■ **Exercise**
Set down each entry below exactly as it stands.

■ **Data extract**
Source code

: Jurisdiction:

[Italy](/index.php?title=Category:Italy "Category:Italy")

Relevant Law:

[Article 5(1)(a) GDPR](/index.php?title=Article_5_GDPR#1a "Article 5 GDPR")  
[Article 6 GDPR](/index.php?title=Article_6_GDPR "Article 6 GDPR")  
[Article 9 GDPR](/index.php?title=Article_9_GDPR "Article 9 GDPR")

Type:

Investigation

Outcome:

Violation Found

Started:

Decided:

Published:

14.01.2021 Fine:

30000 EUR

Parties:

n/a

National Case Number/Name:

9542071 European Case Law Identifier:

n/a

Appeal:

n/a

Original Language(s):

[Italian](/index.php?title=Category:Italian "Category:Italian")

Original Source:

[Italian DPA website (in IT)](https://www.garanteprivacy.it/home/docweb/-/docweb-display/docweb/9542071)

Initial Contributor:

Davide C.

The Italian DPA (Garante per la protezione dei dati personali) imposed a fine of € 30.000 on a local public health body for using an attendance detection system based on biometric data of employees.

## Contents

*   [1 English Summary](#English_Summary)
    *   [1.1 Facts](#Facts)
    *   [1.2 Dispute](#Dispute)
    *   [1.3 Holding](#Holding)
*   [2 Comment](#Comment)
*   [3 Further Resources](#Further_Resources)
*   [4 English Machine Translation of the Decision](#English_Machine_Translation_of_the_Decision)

■ **Finished exercise**
Source code

: Jurisdiction:

[Italy](/index.php?title=Category:Italy "Category:Italy")

Relevant Law:

[Article 5(1)(a) GDPR](/index.php?title=Article_5_GDPR#1a "Article 5 GDPR")  
[Article 6 GDPR](/index.php?title=Article_6_GDPR "Article 6 GDPR")  
[Article 9 GDPR](/index.php?title=Article_9_GDPR "Article 9 GDPR")

Type:

Investigation

Outcome:

Violation Found

Started:

Decided:

Published:

14.01.2021 Fine:

30000 EUR

Parties:

n/a

National Case Number/Name:

9542071 European Case Law Identifier:

n/a

Appeal:

n/a

Original Language(s):

[Italian](/index.php?title=Category:Italian "Category:Italian")

Original Source:

[Italian DPA website (in IT)](https://www.garanteprivacy.it/home/docweb/-/docweb-display/docweb/9542071)

Initial Contributor:

Davide C.

The Italian DPA (Garante per la protezione dei dati personali) imposed a fine of € 30.000 on a local public health body for using an attendance detection system based on biometric data of employees.

## Contents

*   [1 English Summary](#English_Summary)
    *   [1.1 Facts](#Facts)
    *   [1.2 Dispute](#Dispute)
    *   [1.3 Holding](#Holding)
*   [2 Comment](#Comment)
*   [3 Further Resources](#Further_Resources)
*   [4 English Machine Translation of the Decision](#English_Machine_Translation_of_the_Decision)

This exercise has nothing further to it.